Post-Sales Discount can be categorised as follows:
- Volume Discounts, where terms of agreement w.r.t discount were established into before or at the time of supply:
Such discounts being established in terms of agreement entered into at or before the time of supply though not shown on the invoice, as the actual quantum of such discounts gets determined after the supply has been effected and generally at the year end. Such discounts are passed on by the supplier through credit notes. Such discount satisfactorily complies with condition of section 15(3)(b), thus wouldn’t form part of value of supply.
Example:
Mr. A sold goods to Mr. B. Mr. B on fulfilment of certain conditions as established in terms of contract w.r.t quantity of goods sold approached Mr. A for post-sale discount. In such a case Mr. B shall issue a debit note to Mr. A reflecting the amount of discount and tax thereon based on which Mr. A shall issue a credit note with same amount of discount and tax. Thus, tax liability of Mr. A shall stand reduced with the amount of tax leviable on discount portion and Mr. B shall reverse the amount of ITC with the same amount of tax.

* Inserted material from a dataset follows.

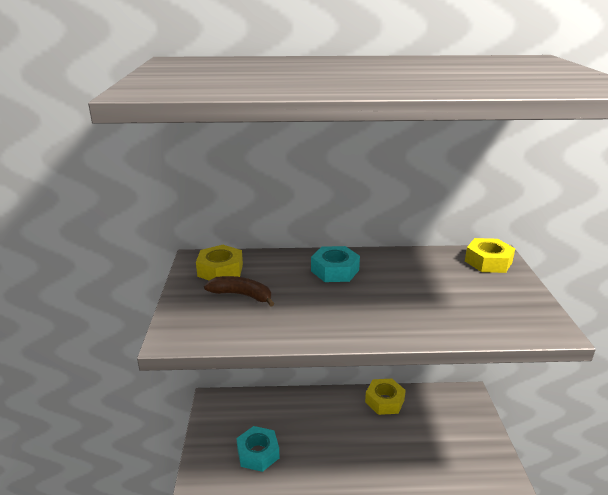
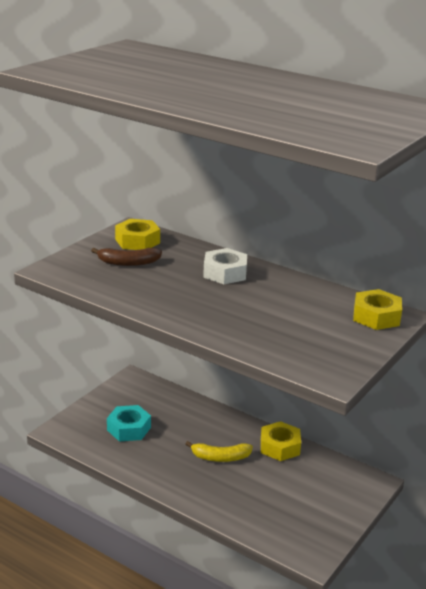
camera: 35 degrees right, 0 degrees up
brown banana [204,276,275,307] -> brown banana turned 120 degrees clockwise [91,248,162,266]
turquoise nut [311,246,360,282] -> white nut [203,248,247,284]
none -> yellow banana [186,441,253,462]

- Discount, where pre-agreement was not entered into w.r.t discount:
These are the discounts which are not known at the time of supply or are offered after the supply is already over. Circular No. 92/11/2019-GST dated 7th March, 2019 that the supplier of goods can issue financial / commercial credit notes in such cases but he will not be eligible to reduce his original tax liability. Credit Note u/s 34 (1) can be issued in this case even if conditions mentioned in section 15(3) are not satisfied. However, Secondary discounts shall not be excluded while determining the value of supply. There is no impact on availability or otherwise of ITC in the hands of the supplier.
Example:
Mr. A sold goods to Mr. B. Mr. B approached Mr. A for post-sale discount due to loss of certain resale contracts. In such a case Mr. A shall issue a financial credit note with amount of discount and tax. Neither the tax liability of Mr. A shall reduced with the amount of tax leviable on discount portion nor Mr. B shall be liable to reverse the amount of ITC on discount portion.
Where provisions of section 15(3) of CGST have not been complied with, Circular No. 92/11/2019 clarifies that supplier of goods can issue financial / commercial credit notes (u/s 34(1) of the Act) in such cases, but, he will not be eligible to reduce his original tax liability. Further, the buyer will not be required to reverse ITC attributable to the tax already paid on such post-sale discount received by him through issuance of financial/commercial credit notes by the supplier of goods as long as the buyer pays the value of the supply as reduced after adjusting the amount of post-sale discount in terms of financial / commercial credit notes received by him from the supplier of goods plus the amount of original tax charged by the supplier.